Она затолкнула его в избу и под горячую руку схватила ремень, но, увидев на сыне короткое изношенное пальтишко, свои большие растоптанные валенки, отцовскую шапку с надорванным ухом, обняла его и заревела на голос. А Степка, шмыгая красным, натертым носом, все старался показать матери клетку, думая, что она увидит его удачу и сразу подобреет, развеселится. Но, выплакавшись, мать совсем ослабла, утихла, замолкла. Так молча и на стол собрала, все время поглядывая на ходики, — ей было уж пора бежать на ферму.
После еды Степка вдруг почувствовал себя насквозь продрогшим и, схватив клетку, забрался на печь. Сбил в изголовье пимные отопки, материн кожушок, пахнущий теплой овчиной, прижался спиной и студеными пятками к голым горячим кирпичам и, будто вытек весь, быстро уснул. А рядом, на припечке, неистово билась в клетке пленная чечетка.
Вечером, вернувшись в свою темную избу, Дарья засветила лампу, вывернула фитиль и вздрогнула, услышав необычную трепетную возню под потолком.

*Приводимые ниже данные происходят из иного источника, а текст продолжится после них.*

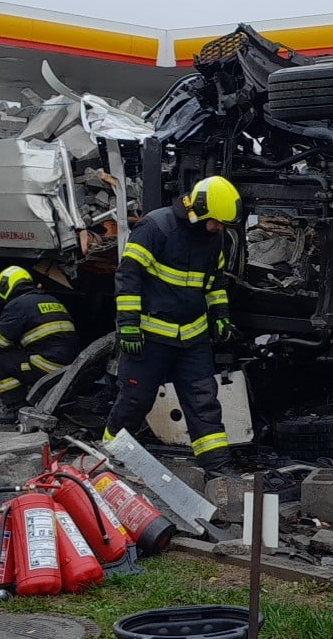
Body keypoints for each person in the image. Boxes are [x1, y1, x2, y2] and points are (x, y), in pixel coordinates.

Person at [102, 175, 241, 475]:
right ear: (199, 209)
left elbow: (214, 284)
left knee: (204, 403)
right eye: (216, 221)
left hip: (192, 339)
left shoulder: (213, 238)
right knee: (135, 400)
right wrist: (128, 324)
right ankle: (109, 459)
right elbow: (128, 276)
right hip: (149, 337)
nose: (219, 228)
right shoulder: (155, 227)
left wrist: (220, 316)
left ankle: (218, 469)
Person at [0, 264, 80, 424]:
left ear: (6, 287)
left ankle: (14, 408)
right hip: (69, 370)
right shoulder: (51, 300)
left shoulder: (17, 305)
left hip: (46, 367)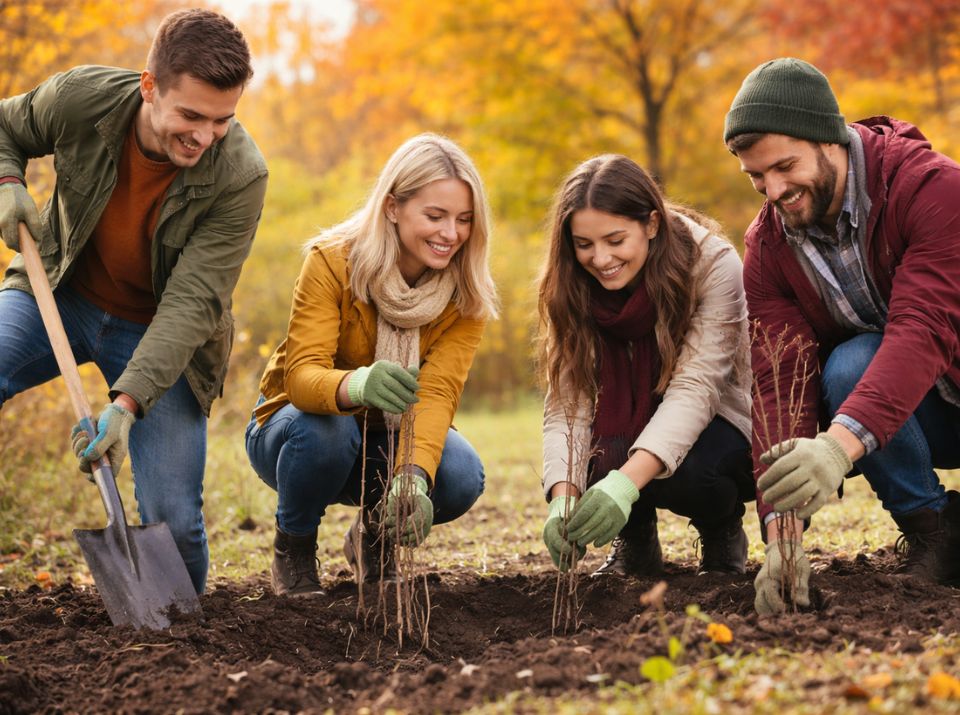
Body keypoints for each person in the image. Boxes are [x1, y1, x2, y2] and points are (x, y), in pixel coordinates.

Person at [0, 9, 267, 595]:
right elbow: (6, 129)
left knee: (175, 523)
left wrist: (126, 404)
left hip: (158, 336)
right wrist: (8, 182)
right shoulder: (82, 99)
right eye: (191, 115)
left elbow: (195, 301)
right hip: (59, 292)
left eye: (222, 120)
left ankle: (178, 643)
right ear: (150, 86)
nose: (205, 135)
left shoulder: (241, 175)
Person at [724, 57, 960, 616]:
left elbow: (922, 329)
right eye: (757, 177)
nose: (774, 190)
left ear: (828, 138)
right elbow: (781, 379)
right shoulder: (768, 248)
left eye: (785, 166)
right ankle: (938, 534)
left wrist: (837, 447)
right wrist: (781, 537)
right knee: (849, 364)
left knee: (872, 356)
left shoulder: (932, 189)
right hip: (912, 414)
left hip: (941, 370)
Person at [244, 133, 498, 597]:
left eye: (464, 220)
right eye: (435, 216)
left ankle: (374, 541)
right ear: (392, 207)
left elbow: (438, 395)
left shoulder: (467, 296)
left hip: (385, 438)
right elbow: (301, 378)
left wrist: (413, 478)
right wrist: (357, 386)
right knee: (327, 431)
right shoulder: (332, 261)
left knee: (461, 474)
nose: (451, 234)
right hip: (294, 432)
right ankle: (294, 548)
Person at [536, 154, 754, 578]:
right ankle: (635, 543)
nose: (600, 259)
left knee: (689, 472)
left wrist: (621, 485)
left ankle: (720, 525)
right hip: (636, 417)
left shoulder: (712, 264)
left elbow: (697, 388)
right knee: (598, 450)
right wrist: (564, 496)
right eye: (584, 244)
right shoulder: (570, 285)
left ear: (651, 224)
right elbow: (568, 404)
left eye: (615, 241)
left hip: (721, 423)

Притаив дыхание, огляделась и увидела клетку, вспомнила Степку и, уронив руки, горько улыбнулась.
Потом она сняла клетку с печки и повесила ее к окошку, прикрыла шторкой. Птичка успокоилась и так осталась в избе Прожогиных на всю зиму.

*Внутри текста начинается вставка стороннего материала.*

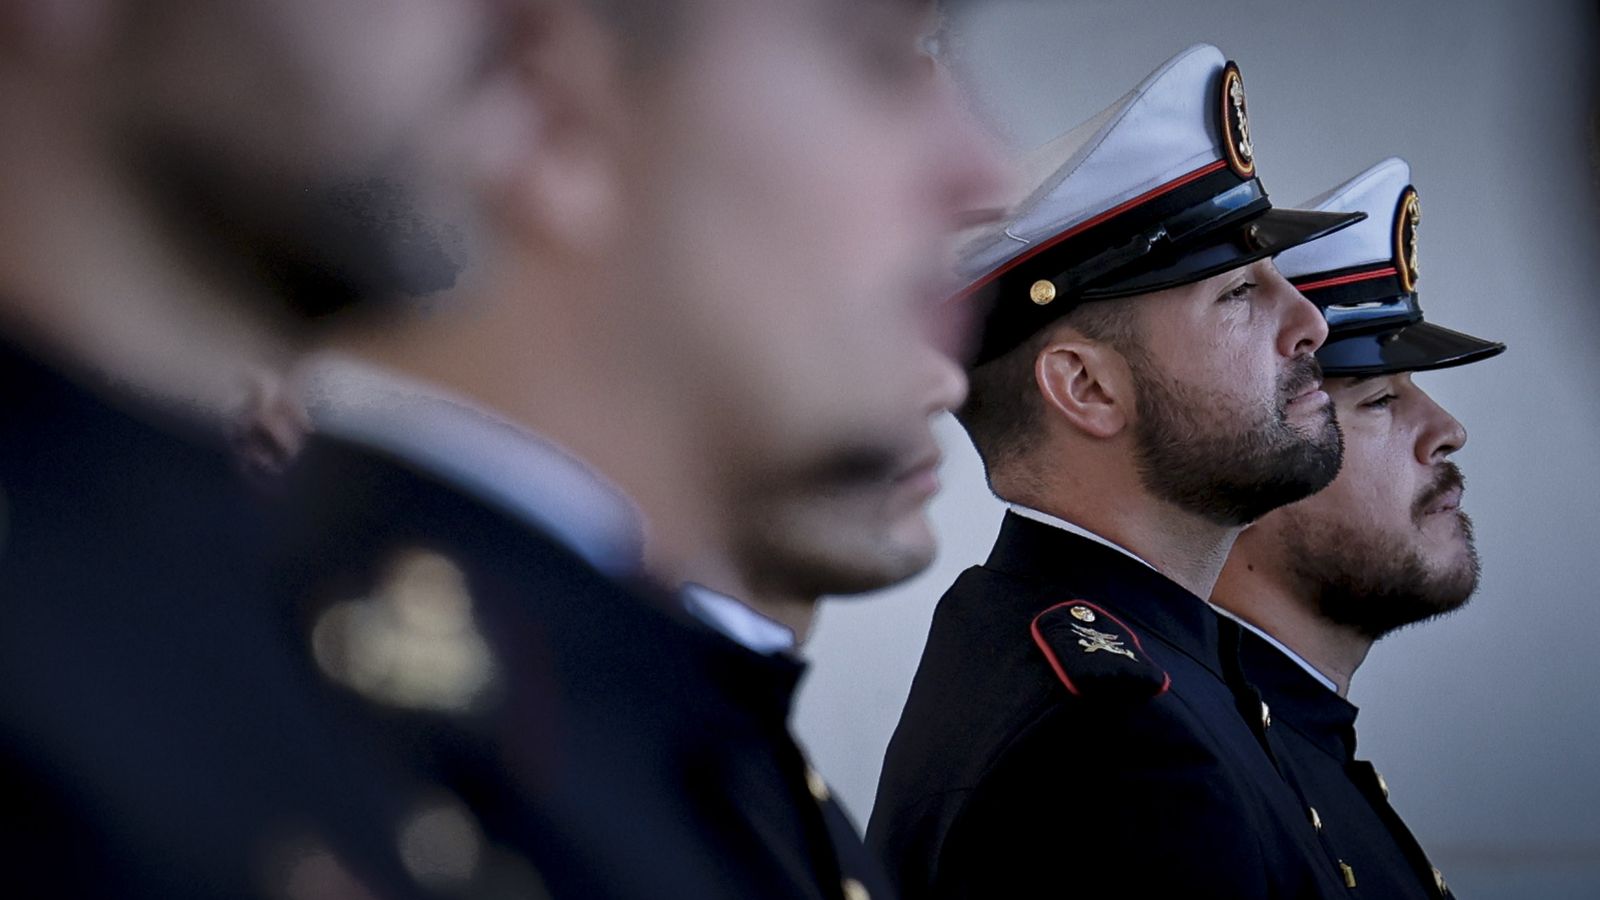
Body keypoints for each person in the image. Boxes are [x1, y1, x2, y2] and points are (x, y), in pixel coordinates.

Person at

Чечетка целыми днями с безнадежным отчаянием билась о железные проволочки и попискивала, а Степка принимал это за песенку и радовался, и ушедшее лето ему не казалось уж таким далеким и забытым.

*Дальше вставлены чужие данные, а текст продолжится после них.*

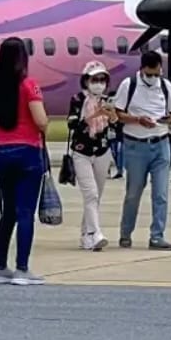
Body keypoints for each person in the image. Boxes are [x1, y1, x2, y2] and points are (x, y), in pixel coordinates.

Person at [0, 38, 50, 286]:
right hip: (27, 151)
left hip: (2, 150)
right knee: (25, 212)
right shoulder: (29, 85)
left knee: (7, 211)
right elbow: (41, 120)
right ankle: (22, 268)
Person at [113, 50, 171, 251]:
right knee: (133, 193)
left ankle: (157, 236)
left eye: (156, 73)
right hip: (135, 144)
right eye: (149, 74)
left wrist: (168, 120)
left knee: (160, 193)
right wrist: (138, 119)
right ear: (142, 70)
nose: (152, 78)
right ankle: (125, 233)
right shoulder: (129, 85)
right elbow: (118, 113)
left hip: (161, 144)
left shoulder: (165, 85)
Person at [64, 62, 116, 250]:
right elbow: (72, 125)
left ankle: (86, 233)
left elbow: (115, 127)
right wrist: (94, 115)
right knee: (90, 193)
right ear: (86, 80)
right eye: (95, 80)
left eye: (102, 80)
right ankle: (96, 233)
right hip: (81, 152)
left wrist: (112, 116)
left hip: (102, 151)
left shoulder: (107, 100)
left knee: (96, 196)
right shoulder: (78, 99)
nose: (99, 84)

— Мамк, — лип Степка к матери, от гордости блестя глазами, — ты приникни ухом-то — поет же. Слышишь?
— Поет, поет, дурачок. Слезно, поди, плачет, а тебе поет. Так и весной у них, может, любовь разладилась или деточек потеряла, а нам все — поет да поет. У всякого живет свое горе.
С этой поры в душе у Степки немножко опали восторги, и он по-детски горячо и искренне бранил себя за то, что совсем не понимал голоса птиц. До этого он важничал от своей добродетели: вроде не попадись ему чечетка, мыкаться бы ей по жухлым конопляникам, которые сами-то всю зиму бесприютно мотаются на ветру. А тут ей и тепло, и сыто, и покойно, — знай сиди на жердочке да обихаживай перышки. И только после разговора с матерью он скоро убедился в том, что птаха не приняла его сладких условий покоя, а вела свою жизнь по извечным законам свободы и движения.
Какою волею и верою должно быть исполнено ее маленькое сердце, чтобы за долгую-долгую зиму не сложить крыльев, не помять их и не забыть своего призвания!
С утра и до вечера чечетка не присаживалась на место: она прыгала с жердочки на жердочку, летала из угла в угол, то бегала по стенкам и потолку клетки, то клевала семена березы и конопли, то ощипывалась, то принималась купаться в банке с водой, и брызги от нее сыпались далеко во все стороны. Весну птица почувствовала раньше всех: она начала пробовать голос, и не тот, каким говорила всю зиму, а совсем новый, тревожный и звучный, — начала брать потом коленца, одно выше другого, и, наконец, перешла к своей незамысловатой, но трогательной песенке, в которой слышались и радость, и мольба, и слезы, и опять радость.
Теперь, судить со стороны, хлопот у птицы вроде бы прибавилось, теперь только чуть-чуть начинал брезжить рассвет, как рассыпалось неумолчное трепетание ее крылышек и веселые на разные лады расспросы: чьи вы? чьи вы? чьи вы? Или, подняв голос, громко хвасталась: чай пью, чай пью.
Знала ли она, что ждет ее, надеялась ли на что-то, но она твердо и неуклонно изо дня в день делала то самое главное, что должна была делать.
Когда в окнах стало загащивать солнце, когда на земле появились проталины и воздух отмяк, мать выставила зимние рамы, и Степка с веселым треском разломил створки. Навстречу так и пахнуло свежей землей, остатком мокрого снега, волей и прохладой поднебесья.